D’une manière générale, le tempo de ce premier album est donc plutôt lent, celui-ci étant construit sur une succession de riffs rampants et aliénants qui font que les morceaux s’étirent naturellement sur des formats peu orthodoxes. Car malgré une courte introduction et un excellent "Arterial Mists Of Doom" de tout juste quatre minutes, le reste oscille allègrement entre six et vingt-six minutes pour cette pièce monstrueuse en six actes qu’est "Libations". Mais finalement, cela laisse encore un peu plus de temps à Swallowed pour instaurer ce climat obscur et complètement halluciné qui accompagne chaque seconde de Lunarterial. Ces longs passages processionnaires sont toutefois contrebalancés par des accès de démence pure durant lesquelles les Finlandais vont relâcher toute la pression et donner alors libre court à leurs pulsions les plus sauvages ("Reverence Through Darkness" à 1:25, "Arterial Mists Of Doom" à 1:26, 1:40 et surtout 1:55 et 2:49, "Black Aura" à 3:41, 5:28, "Libations" à 6:01 ainsi que les dernières minutes complètement décomplexées). Il n’y a en effet rien de très rationnel à ces déflagrations, tout semble follement organique et compulsif à l’image de ces riffs ultra dissonants ou de ces parties de batteries complétement épileptiques qui ne semblent aller nulle part et qui pourtant poursuivent le même but, rendre l’auditeur complètement fou à s’en arracher les yeux.
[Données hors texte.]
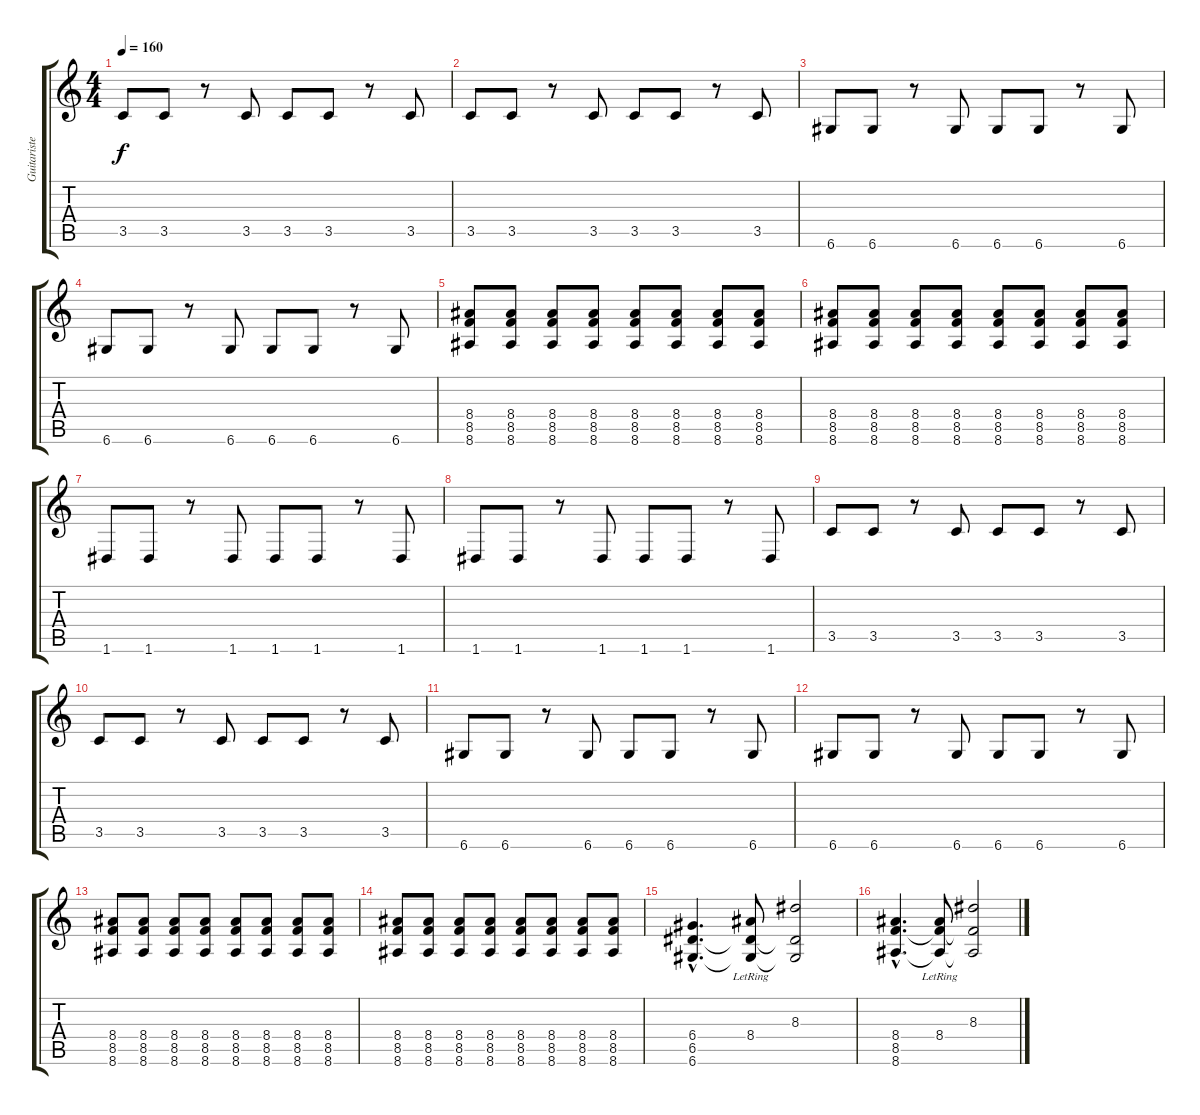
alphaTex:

\track ("Guitariste de G.C" "Guitariste") {instrument distortionguitar}
\staff {score tabs}
\tuning (E4 B3 G3 D3 A2 D2) {hide}
\ts (4 4)
\tempo 160
\clef g2
\ks c
3.5.8{dy f} 3.5.8 r.8 3.5.8 3.5.8 3.5.8 r.8 3.5.8 |
3.5.8 3.5.8 r.8 3.5.8 3.5.8 3.5.8 r.8 3.5.8 |
6.6.8 6.6.8 r.8 6.6.8 6.6.8 6.6.8 r.8 6.6.8 |
6.6.8 6.6.8 r.8 6.6.8 6.6.8 6.6.8 r.8 6.6.8 |
(8.4 8.5 8.6).8 (8.4 8.5 8.6).8 (8.4 8.5 8.6).8 (8.4 8.5 8.6).8 (8.4 8.5 8.6).8 (8.4 8.5 8.6).8 (8.4 8.5 8.6).8 (8.4 8.5 8.6).8 |
(8.4 8.5 8.6).8 (8.4 8.5 8.6).8 (8.4 8.5 8.6).8 (8.4 8.5 8.6).8 (8.4 8.5 8.6).8 (8.4 8.5 8.6).8 (8.4 8.5 8.6).8 (8.4 8.5 8.6).8 |
1.6.8 1.6.8 r.8 1.6.8 1.6.8 1.6.8 r.8 1.6.8 |
1.6.8 1.6.8 r.8 1.6.8 1.6.8 1.6.8 r.8 1.6.8 |
3.5.8 3.5.8 r.8 3.5.8 3.5.8 3.5.8 r.8 3.5.8 |
3.5.8 3.5.8 r.8 3.5.8 3.5.8 3.5.8 r.8 3.5.8 |
6.6.8 6.6.8 r.8 6.6.8 6.6.8 6.6.8 r.8 6.6.8 |
6.6.8 6.6.8 r.8 6.6.8 6.6.8 6.6.8 r.8 6.6.8 |
(8.4 8.5 8.6).8 (8.4 8.5 8.6).8 (8.4 8.5 8.6).8 (8.4 8.5 8.6).8 (8.4 8.5 8.6).8 (8.4 8.5 8.6).8 (8.4 8.5 8.6).8 (8.4 8.5 8.6).8 |
(8.4 8.5 8.6).8 (8.4 8.5 8.6).8 (8.4 8.5 8.6).8 (8.4 8.5 8.6).8 (8.4 8.5 8.6).8 (8.4 8.5 8.6).8 (8.4 8.5 8.6).8 (8.4 8.5 8.6).8 |
(6.4{hac} 6.5{hac} 6.6{hac}).4{d} (8.4{lr} 6.5{t} 6.6{t}).8 (8.3 6.5{t} 6.6{t}).2 |
(8.4{hac} 8.5{hac} 8.6{hac}).4{d} (8.4{lr} 8.5{t} 8.6{t}).8 (8.3 8.5{t} 8.6{t}).2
D’ailleurs, cette chronique de Swallowed ne serait pas complète s’il n’était pas fait mention du chant totalement possédé de Ville Kojonen. Rares sont aujourd’hui les voix à retranscrire avec autant de fidélité cette vision de la démence et de l’aliénation mentale. Comme possédé, le jeune finlandais s’acquitte d’une prestation absolument remarquable qui n’est pas sans me rappeler le chant encore plus halluciné d’un certain Mark Of The Devil (Cultes Des Ghoules). Un chant arraché et abrasif sorti des tripes auquel vient se mêler, en plus d’un effet de réverb, d’autres voix en échos (cris lointains, plaintes schizophrènes, voix susurrée...). Ville Kojonen porte ainsi sur ses épaules presque tout le travail d’ambiance de Lunarterial. Une atmosphère à la fois cosmique (ces riffs dissonants, ces notes ponctuelles en résonnance, ces constructions rythmiques improbables...) mais toujours foncièrement sinistre et inquiétante (la voix terrifiante de Ville Kojonen, le growl typé Death Metal soulignant de son "gras" quelques courts passages, les riffs morbides en forme de procession funéraire, cette tension constante mêlée à cette impression que quelque chose de noir et malfaisant couve, tapi dans l’ombre comme Swallowed l’a si bien fait durant plusieurs années...).
Il y a des disques qui demandent de l’engagement et dont on ne ressort jamais indemne. Lunarterial est bel et bien de ceux-là. Le voyage que propose ici Swallowed n’a rien d’une partie de plaisir et laissera des marques aussi profondes que n’importe quelle cicatrice sur votre corps. Une mise à mal du corps mais aussi et surtout de l’esprit à travers des compositions exigeantes d’une rare intensité. Un disque définitivement à part et qui surtout ne se donnera pleinement qu’à ceux qui feront l’effort de le mériter. Ainsi, tous ceux pour qui la musique n’est pas toujours quelque chose d’immédiat et bas du front, devraient se donner la peine de plonger tête la première dans cet abîme inquiétant aux effets irréversibles.